Чем сильнее отрыв финансовых и государственных структур от других слоев общества, тем огромней объем виртуальных ценностей. Эти ценности удобны для верхов, они обезличены, труднее контролируются, не связаны с обузой производства, могут быть в принципе спекулятивными и защищенными от рисков. Со временем извлечение прибыли из финансовой сферы становится более выгодным и «чистым», чем обременительное получение дохода с деятельности того или иного производственного предприятия.
Но рано или поздно наступает момент, когда возникает недоверие к этим виртуальным активам. И тогда вспыхивает желание преобразовать их в нечто более надежное, в том числе материальное. Но, как правило, к этому моменту объем виртуального «мешка» уже не соответствует объему действительных материальных ценностей. Начинается обрушение виртуальной пирамиды, приводящее к разрушению нижерасположенных связей, в том числе производственных. Образно говоря, происходит схлопывание виртуального вакуума. Ветры недоверия раскачивают и разламывают такое общество, основательно засыпая обломками массы, которые обычно не разбираются в истинных причинах кризиса.
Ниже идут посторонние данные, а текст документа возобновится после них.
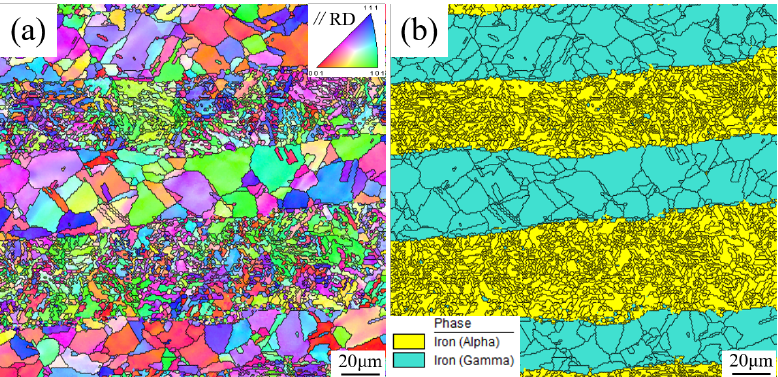
Figure 2. EBSD diagram for the hot-rolled sample: ( a ) Inverse pole figure; ( b ) phase figure and corresponding grain boundaries.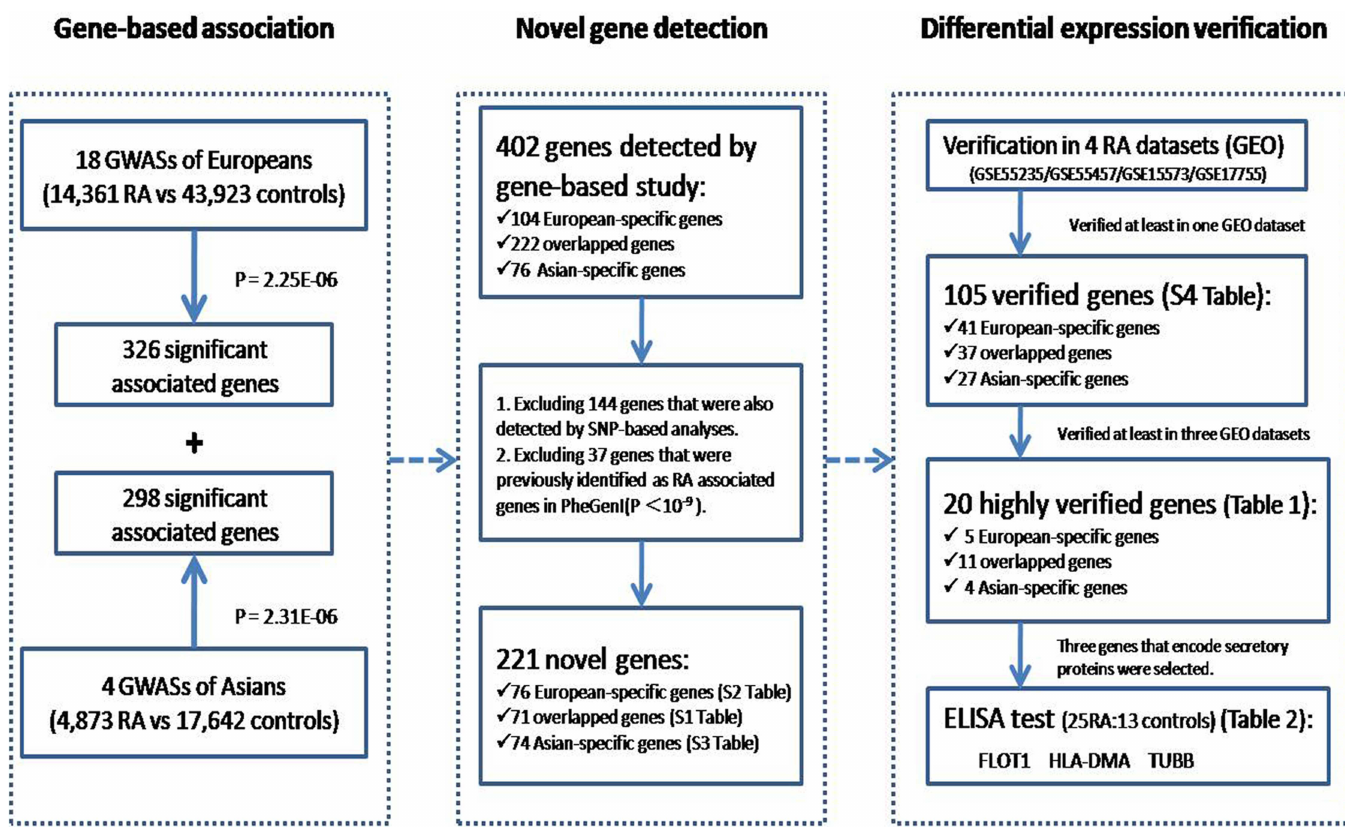
Fig 1. The flow chart of data analysis. European-specific and Asian-specific multivariate gene-basedassociation tests were conductedseparately by using extendedSimes procedure(GATES) [9], KGG 2.5, using raw data of 18 EuropeanGWASs and 4 Asian GWASs. The 221novelgeneswere screenedfrom 402gene-based detected genes. Among the 221genes, the differential expressionof 105 genes was verifiedat least in one of four GEO datasets. The differentialexpressions of 20 geneswere verifiedat least in three of four GEO datasets. Three genes encoding secretory proteins were selectedfrom the 11 ‘highly’verified ‘overlapped’genes. GWASs: genome-wide associationstudies; PheGenI: Phenotype-GenotypeIntegratorhttp://www.ncbi.nlm.nih.gov/gap/ phegeni/;GEO: gene expressionomnibus.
Так разжиревшая махина виртуальных отношений, возвышающаяся над предметным миром, главенствующая над ним тайно или явно, сама выращивает экономическую неустойчивость и приводит к кризису. При этом конкретные импульсы дестабилизации, стимулирующие возникновение кризисов, могут быть самыми различными /4/. То есть у экономического кризиса много «пусковых кнопок», поэтому уповать на исключительную значимость какой-либо одной из них не следует. Глобальная же пружина кризиса коренится в логике деятельности финансовой сферы, именно она ответственна за его природу.